Monitor Revised ‘Limited by Budget’ Campaigns
CPCs are the catalyst that control budget pacing once you’ve set campaigns to “accelerated”, so make sure you’ve lowered them significantly before proceeding. Keep an eye on your campaigns throughout the day, especially on the day you implement these tactics until you feel comfortable with the results.
Set Up Monthly Engine Insertion Orders
Unless CPCs are at the correct equilibrium, you may enable yourself to spend more than you want to on “accelerated” in the first couple days. As another protective measure, be sure to implement monthly IOs in the engines. Your worst case scenario then is a quick month rather than an annual blow out.

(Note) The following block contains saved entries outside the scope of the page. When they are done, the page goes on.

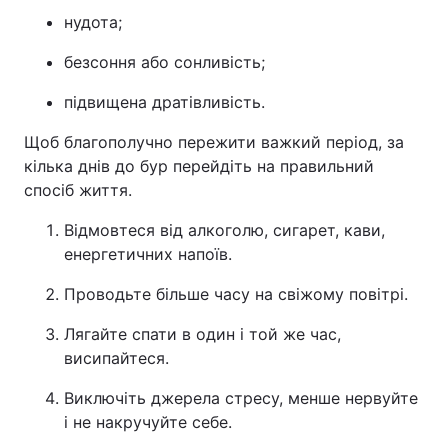
нудота;
безсоння або сонливість;
підвищена дратівливість.
Щоб благополучно пережити важкий період, за
кілька днів до бур перейдіть на правильний
спосіб життя.
Відмовтеся від алкоголю, сигарет, кави,
енергетичних напоїв.
Проводьте більше часу на свіжому повітрі.
Лягайте спати в один і той же час,
висипайтеся.
Виключіть джерела стресу, менше нервуйте
і не накручуйте себе.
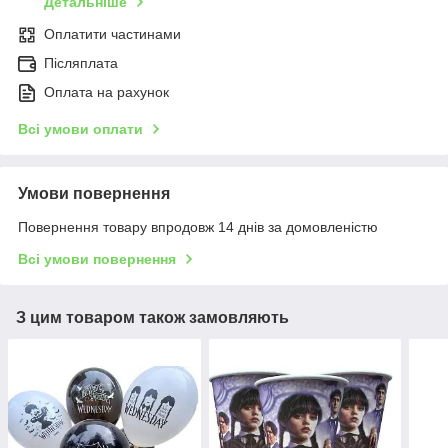
Детальніше
Оплатити частинами
Післяплата
Оплата на рахунок
Всі умови оплати
Умови повернення
Повернення товару впродовж 14 днів за домовленістю
Всі умови повернення
З цим товаром також замовляють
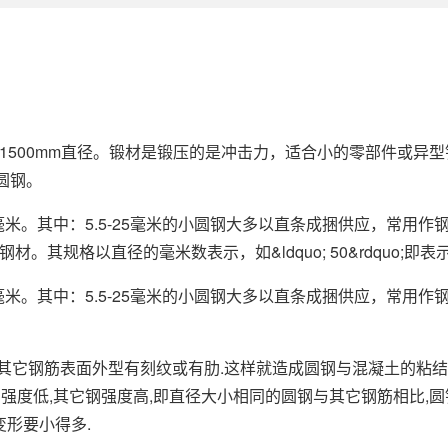
1500mm直径。锻材是锻压的是冲击力，适合小的零部件或异
的圆钢。
0毫米。其中：5.5-25毫米的小圆钢大多以直条成捆供应，常用
规格以直径的毫米数表示，如&ldquo; 50&rdquo;即表
0毫米。其中：5.5-25毫米的小圆钢大多以直条成捆供应，常用
,其它钢筋表面外型有刻纹或有肋.这样就造成圆钢与混凝土的粘结力
.圆钢强度低,其它钢强度高,即直径大小相同的圆钢与其它钢筋相比
变形要小得多.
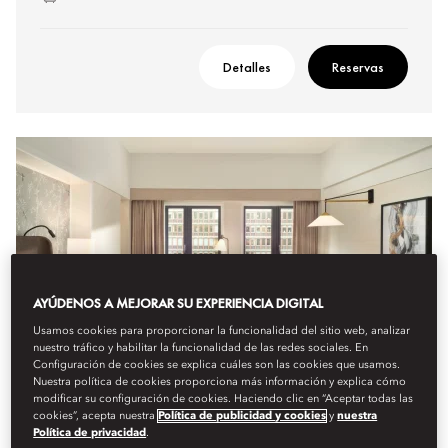
Detalles
Reservas
AYÚDENOS A MEJORAR SU EXPERIENCIA DIGITAL
Usamos cookies para proporcionar la funcionalidad del sitio web, analizar
nuestro tráfico y habilitar la funcionalidad de las redes sociales. En
Configuración de cookies se explica cuáles son las cookies que usamos.
Nuestra política de cookies proporciona más información y explica cómo
modificar su configuración de cookies. Haciendo clic en “Aceptar todas las
cookies”, acepta nuestra
Política de publicidad y cookies
y
nuestra
Política de privacidad
.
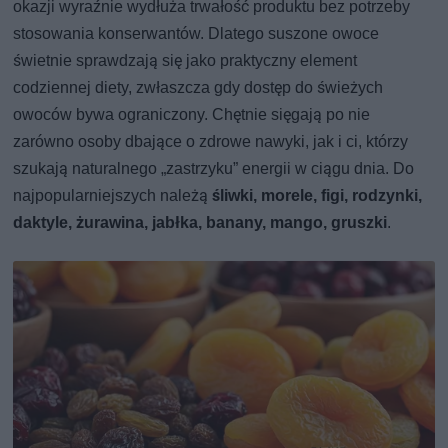
okazji wyraźnie wydłuża trwałość produktu bez potrzeby
stosowania konserwantów. Dlatego suszone owoce
świetnie sprawdzają się jako praktyczny element
codziennej diety, zwłaszcza gdy dostęp do świeżych
owoców bywa ograniczony. Chętnie sięgają po nie
zarówno osoby dbające o zdrowe nawyki, jak i ci, którzy
szukają naturalnego „zastrzyku” energii w ciągu dnia. Do
najpopularniejszych należą
śliwki, morele, figi, rodzynki,
daktyle, żurawina, jabłka, banany, mango, gruszki
.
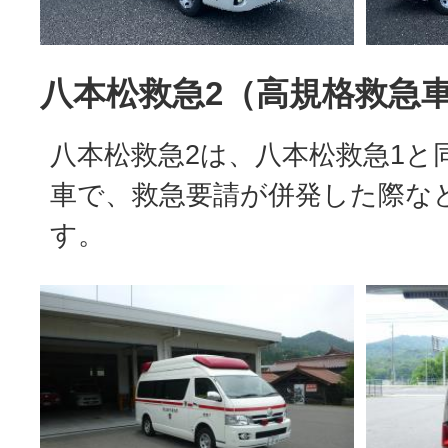
八本松救急2（高規格救急
八本松救急2は、八本松救急1と
車で、救急要請が併発した際な
す。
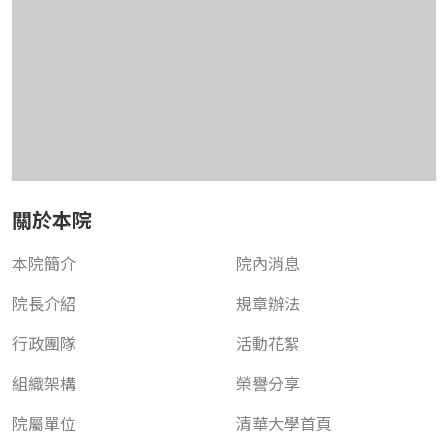
關於本院
本院簡介
院內消息
院長介紹
規章辦法
行政團隊
活動花絮
組織架構
榮譽分享
院屬單位
清華大學首頁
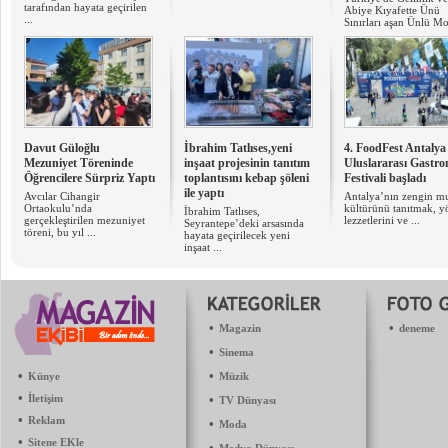
tarafından hayata geçirilen
Abiye Kıyafette Ünü
...
Sınırları aşan Ünlü Mo
Davut Güloğlu
İbrahim Tatlıses,yeni
4. FoodFest Antalya
Mezuniyet Töreninde
inşaat projesinin tanıtım
Uluslararası Gastr
Öğrencilere Sürpriz Yaptı
toplantısını kebap şöleni
Festivali başladı
ile yaptı
Avcılar Cihangir
Antalya’nın zengin m
Ortaokulu’nda
kültürünü tanıtmak, y
İbrahim Tatlıses,
gerçekleştirilen mezuniyet
lezzetlerini ve ...
Seyrantepe’deki arsasında
töreni, bu yıl ...
hayata geçirilecek yeni
inşaat ...
•
•
Magazin
deneme
•
Sinema
•
•
Künye
Müzik
•
İletişim
•
TV Dünyası
•
Reklam
•
Moda
•
Sitene EKle
•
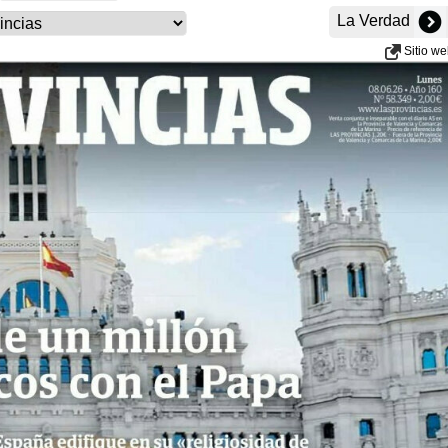
La Verdad
Sitio w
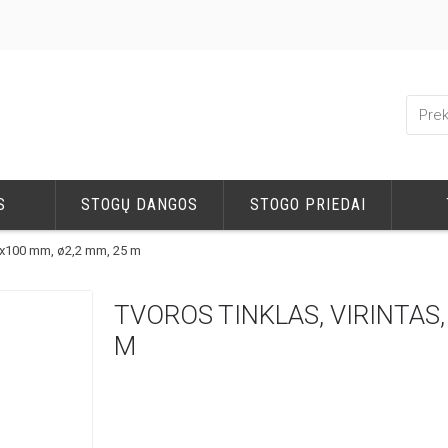
S
STOGŲ DANGOS
STOGO PRIEDAI
75x100 mm, ø2,2 mm, 25 m
TVOROS TINKLAS, VIRINTAS,
M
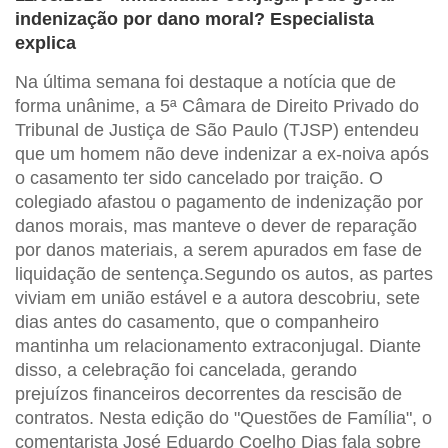
indenização por dano moral? Especialista
explica
Na última semana foi destaque a notícia que de
forma unânime, a 5ª Câmara de Direito Privado do
Tribunal de Justiça de São Paulo (TJSP) entendeu
que um homem não deve indenizar a ex-noiva após
o casamento ter sido cancelado por traição. O
colegiado afastou o pagamento de indenização por
danos morais, mas manteve o dever de reparação
por danos materiais, a serem apurados em fase de
liquidação de sentença.Segundo os autos, as partes
viviam em união estável e a autora descobriu, sete
dias antes do casamento, que o companheiro
mantinha um relacionamento extraconjugal. Diante
disso, a celebração foi cancelada, gerando
prejuízos financeiros decorrentes da rescisão de
contratos. Nesta edição do "Questões de Família", o
comentarista José Eduardo Coelho Dias fala sobre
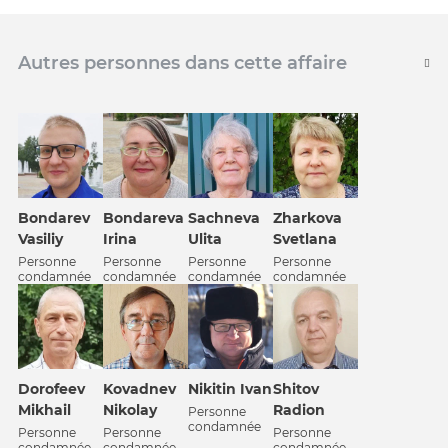
Autres personnes dans cette affaire
Bondarev
Bondareva
Sachneva
Zharkova
Vasiliy
Irina
Ulita
Svetlana
Personne
Personne
Personne
Personne
condamnée
condamnée
condamnée
condamnée
Dorofeev
Kovadnev
Nikitin Ivan
Shitov
Mikhail
Nikolay
Radion
Personne
condamnée
Personne
Personne
Personne
condamnée
condamnée
condamnée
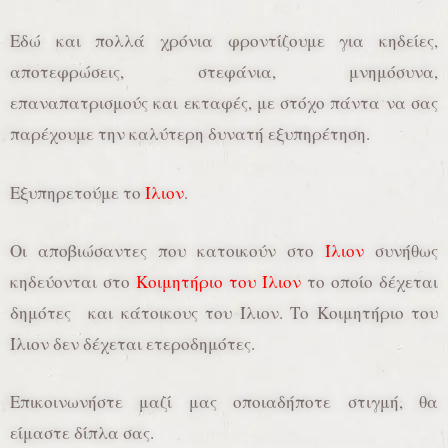
Εδώ και πολλά χρόνια φροντίζουμε για κηδείες,
αποτεφρώσεις, στεφάνια, μνημόσυνα,
επαναπατρισμούς και εκταφές, με στόχο πάντα να σας
παρέχουμε την καλύτερη δυνατή εξυπηρέτηση.
Εξυπηρετούμε το
Ίλιον
.
Οι αποβιώσαντες που κατοικούν στο
Ίλιον
συνήθως
κηδεύονται στο
Κοιμητήριο του Ίλιον
το οποίο δέχεται
δημότες και κάτοικους του Ίλιον. Το Κοιμητήριο του
Ίλιον δεν δέχεται ετεροδημότες.
Επικοινωνήστε μαζί μας οποιαδήποτε στιγμή, θα
είμαστε δίπλα σας.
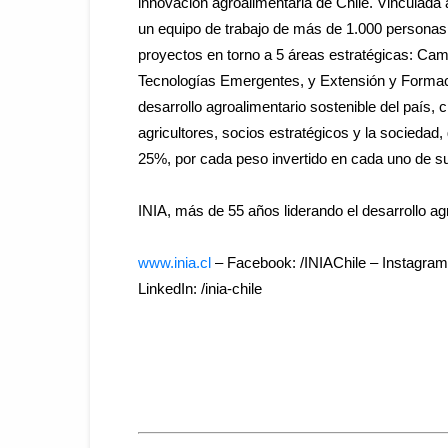
innovación agroalimentaria de Chile. Vinculada a
un equipo de trabajo de más de 1.000 personas 
proyectos en torno a 5 áreas estratégicas: Camb
Tecnologías Emergentes, y Extensión y Formaci
desarrollo agroalimentario sostenible del país,
agricultores, socios estratégicos y la sociedad
25%, por cada peso invertido en cada uno de s
INIA
, más de 55 años liderando el desarrollo ag
www.
inia
.cl
– Facebook: /INIAChile – Instagram:
LinkedIn: /
inia
-chile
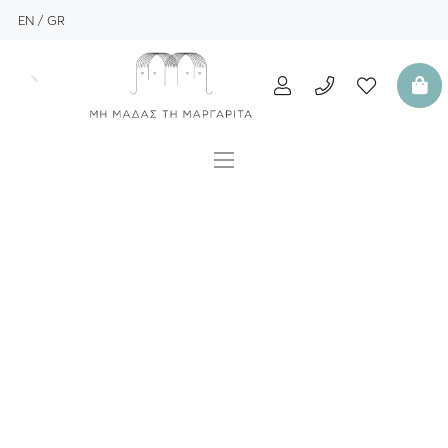
EN
GR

What you should see after implementation
When looking at your campaigns in Google, instead of seeing your campaigns being listed as Limited by Budget, all campaigns should be listed as Eligible.
Feel free to share your individual experiences with limited by budget campaigns in the comments below. Good luck!
Very interesting article and concept!
Question: its common knowledge that having a high CTR lowers CPC, a reward from Google for having a high CTR.
Is it better to bid $2, have a higher ad position and therefore higher CTR, and get an actual CPC of $1? Or better to do like you said, and lower the bid.
Thanks Natanel. Google does reward you for having an outstanding CTR but the variance isn’t that big from a good CTR. However, if you have a very poor CTR then you’ll run into a big CPC penalization. What I have found though in most all cases is that keywords will still hold a relatively good Quality Score even if you’ve been in a lower position for awhile. The savings you gain by decreasing CPCs for limited by budget campaigns far outweigh any decrease in Quality Score and impact on relative CPCs in regard to ad position. Also, with accelerated spend on, you can often still be in your same position, but you just pay less for it because you are competing more often, even though you are theoretically losing auctions more often. Keep in mind, this optimization can be made right away wherein fixing historical CTR/Quality score can take a bit more time. You can always do this temporarily then revert after you’ve garnered the savings sought after if you see any sort of dip in performance but I have yet to see any negative impact from this type of optimization in my experience. Let me know how it works for you!